Planets and Other Junk in the Solar System, Part 1
THE SUN
The sun's a punk. Up there, all hot and shit. Knowing that it gives people down here on Earth who are just minding their own business cancer and and unwanted moles and stuff. I have to put on goop if I don't want it to burn me! And then it's got its stupid sunspots blocking out my cell phone reception. It's like the sun just wants to fuck up my day. Sure, you can argue that without the sun there wouldn't be any vegetation or life on Earth, but, I submit to you that I can't pick up radio signals in certain spots at certain times of the day. I say I win. Minus 2 bullets.
MERCURY
As a planet itself, Mercury's not terribly interesting. It's a small rock that sticks really close to the sun and has no atmosphere. It's kind of like the little brother who always hangs close to Mom just in case you happen to look at him funny so he can yell "Mooooom! Neptune is lookin' at me!" Luckily, Mercury has a couple saving graces.
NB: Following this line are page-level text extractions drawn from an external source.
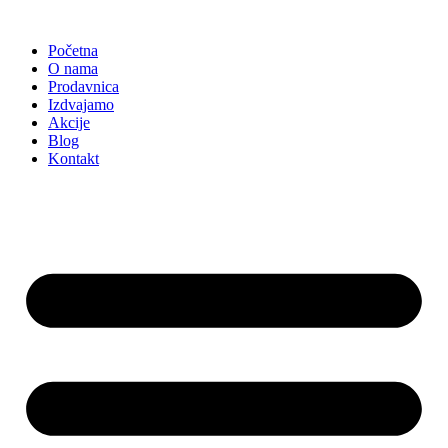
Skočite
na
Početna
sadržaj
O nama
Prodavnica
Izdvajamo
Akcije
Blog
Kontakt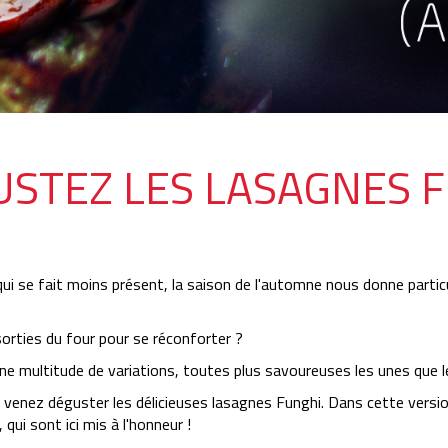
STEZ LES LASAGNES 
 qui se fait moins présent, la saison de l'automne nous donne parti
orties du four pour se réconforter ?
 une multitude de variations, toutes plus savoureuses les unes que le
venez déguster les délicieuses lasagnes Funghi. Dans cette versi
qui sont ici mis à l'honneur !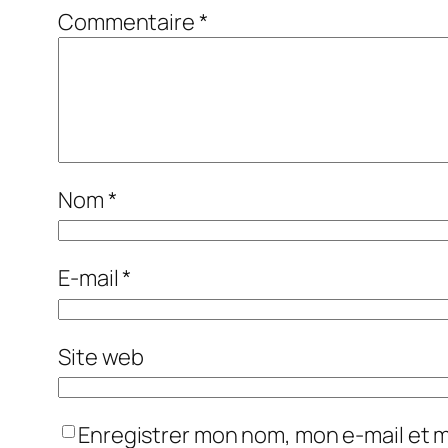
Commentaire
*
Nom
*
E-mail
*
Site web
Enregistrer mon nom, mon e-mail et 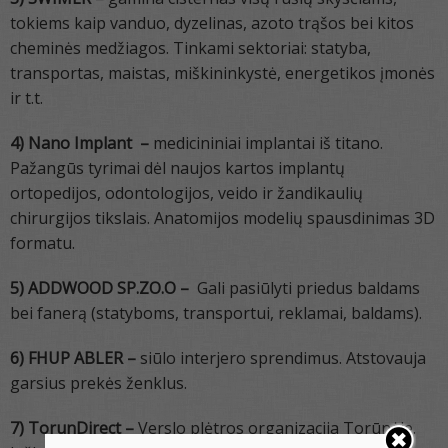
tokiems kaip vanduo, dyzelinas, azoto trąšos bei kitos
cheminės medžiagos. Tinkami sektoriai: statyba,
transportas, maistas, miškininkystė, energetikos įmonės
ir t.t.
4) Nano Implant –
medicininiai implantai iš titano.
Pažangūs tyrimai dėl naujos kartos implantų
ortopedijos, odontologijos, veido ir žandikaulių
chirurgijos tikslais. Anatomijos modelių spausdinimas 3D
formatu.
5) ADDWOOD SP.ZO.O –
Gali pasiūlyti priedus baldams
bei fanerą (statyboms, transportui, reklamai, baldams).
6) FHUP ABLER –
siūlo interjero sprendimus. Atstovauja
garsius prekės ženklus.
7) TorunDirect –
Verslo plėtros organizacija Torūnėje.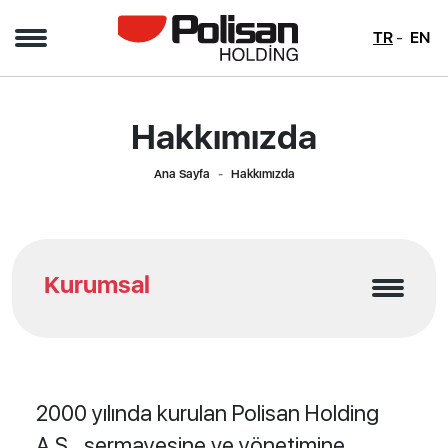
TR
EN
Hakkımızda
Ana Sayfa
Hakkımızda
Kurumsal
2000 yılında kurulan Polisan Holding
A.Ş., sermayesine ve yönetimine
One, it shares a name with the element in thermometers that also poisoned a bunch of kids from the 50s who didn't know any better and put it on their tongues when they played with it. Also, Mercury is a car company that, while shitty, makes a car called a Cougar. You don't get much better than that. Plus 1 bullet.
VENUS
Venus has the unfortunate distinction of sharing a name with the Roman goddess of love, and as such reminds me of the Bananarama song "I'm Your Venus" every time I hear its name. And that's one of those songs that you just can't ever get out of your fucking head, no matter how hard you try. Like, right now, for instance. It's in there. And it's not coming out for at least, like, a day. So maybe Venus having the densest atmosphere of any of the planets is cool and all, but I don't even know because, seriously, all I can think about right now is that damn song. Minus 5 bullets.
EARTH
Earth's kind of mixed bag. On the one hand, it's where I live and is thus subsequently where all my stuff is. Also, it's where Spider-Man, ice cream sandwiches and titties come from. But then again, it's pretty overwhelmingly populated with douche bags. I'd say something like three-quarters of the folks on Earth are douche bags. So it's kind of a trade-off. Sure, you get all the chicken fingers you could want here. But...the douche bags. 0 bullets.
THE MOON
The moon is just so versatile. It can be a McDonald's spokesman who also happens to play the piano. Or it can be the location of any number of superhero headquarters. It can be a cartoon character who looks lovingly down on a pair of squirrels in love or something like that. Or an actual dude can play golf from it. And here's a secret: if the moon is full, and you look at it just right, it looks like there's a dude's face on there. For serious. And now you know. Plus 6 bullets.
MARS
Whatever happened to Mars being the super-mysterious Earth-like planet that was the focus of any number of kickass science fiction stories? The last time I can actually remember Mars being genuinely fun was during the whole "Mars Attacks!" phase with the trading cards of government officials and celebrities getting horribly mutilated. Now all the sci-fi folks can manage is a couple movies about astronauts going to Mars and meeting some benevolent alien race that teaches them the secret of the universe or some shit. Yawn. Minus 1 bullet.
I wonder what I'll include in the next part? The suspense must be killing you.